Rebeca Andrade, uma Poesia em forma de Mulher – por Marcus Prado


Quando Rebeca Andrade nasceu um Anjo barroco feminino de compleição masculina, com sotaque grego, disse em sonho, como o sonho de Júpiter a Agamenon (Ilíada), como o sonho de Drummond: Vai, Rebeca, dar saltos pelos azuis do firmamento, como a Sílfide das mitologias céltica e germânica. Se a Terra gira e corpos celestes fazem piruetas nos inquietantes céus, parece que Rebeca traz na testa uma estrela das planícies além do Sol, uma sensação de maravilhamento tão comum no mundo antigo a partir da Grécia dos Jogos Olímpicos.

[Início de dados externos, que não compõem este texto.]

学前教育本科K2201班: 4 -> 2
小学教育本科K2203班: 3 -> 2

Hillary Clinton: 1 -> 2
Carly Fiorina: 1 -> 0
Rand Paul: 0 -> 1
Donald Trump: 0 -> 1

Assisti na TV a cena que mostrava em câmera lenta a performance mágica de Rebeca Andrade nos Jogos Olímpicos 2024. A brasileirinha de vinte e poucos anos, cor de canela, campeã em Ginástica Artística, tem uma flexibilidade rítmica de quem traça um arco na fugidia penumbra do amanhecer na mata, solta no ar como o Uirapuru da floresta amazônica, tamanha a sua magia de piruetas, graça, elegância, força e saltos mortais desafiadores e de alto risco.

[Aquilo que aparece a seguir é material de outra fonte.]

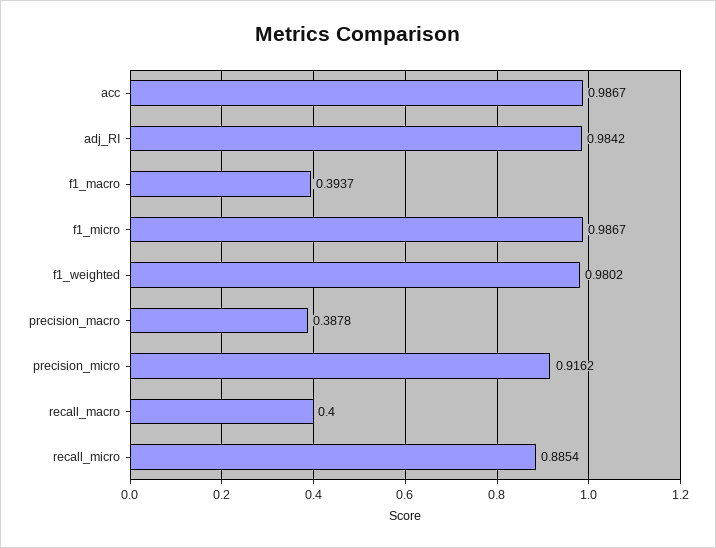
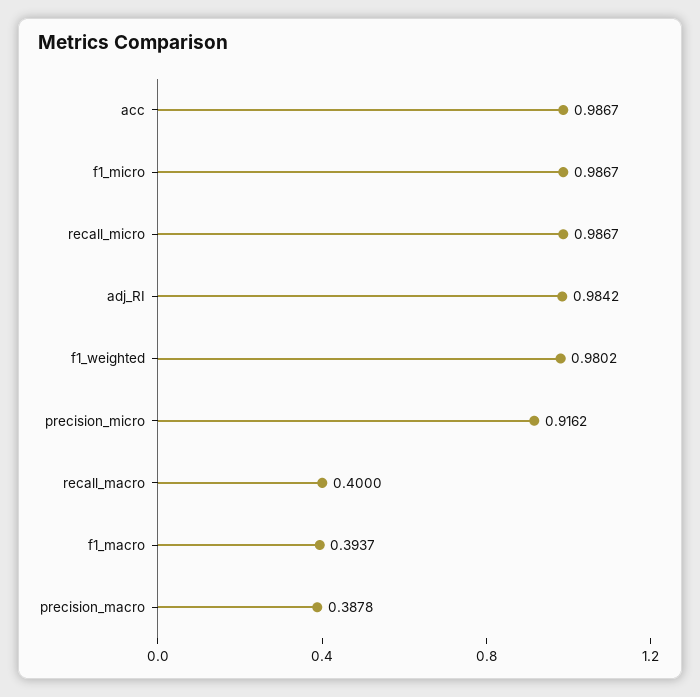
recall_micro: 0.8854 -> 0.9867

A sua luta para se superar, vencer os seus medos e as suas limitações me faz lembrar o belo livro hoje esquecido “Salto Mortal” (The Catch Trap, 1979), da escritora norte-americana Marion Zimmer Bradley. Ambientado no mundo colorido e árduo dos antigos circos itinerantes, em meados das décadas de 30-40, relata a história do romance entre dois trapezistas Mario Santelli e Tommy Zane. Faz-nos entrar em contato com a realidade dos artistas circenses, com detalhes sobre o salto mortal. A superação dos desafios, enfrentando tufões e maremotos. “Eu conheço meus limites. É por isso que eu os ultrapasso”.

Ao ver os saltos de Rebeca (parece que outro salto mais alto principia), eu vejo a poesia de Thiago de Mello, o poeta da Amazônia, ao descrever uma índia de longos cabelos e pernas para as vastas travessias pelos igarapés “que voava como um gavião”. Rebeca é muito mais: parece que salta sobre a “neve de lã” da poesia José Rodrigues de Paiva, tão de Coimbra como de Olinda.

Disseram que Rebeca havia se preparado para fazer história em Paris. Fruto de uma intencionalidade precisa. Seria um almejadíssimo e desafiador Yurchenko, salto com tripla pirueta, conhecido pela sigla YTT, a manobra mais complexa e de dificuldade elevada. “Quanto mais rotações um mortal tem, mais difícil ele é. No caso do Yurchenko, são três rotações que totalizam 1080º no sentindo longitudinal”.
Rebeca não é apenas uma ginasta genial, é uma Poesia em forma de mulher que nasce como as andorinhas, como os sabiás-da-mata.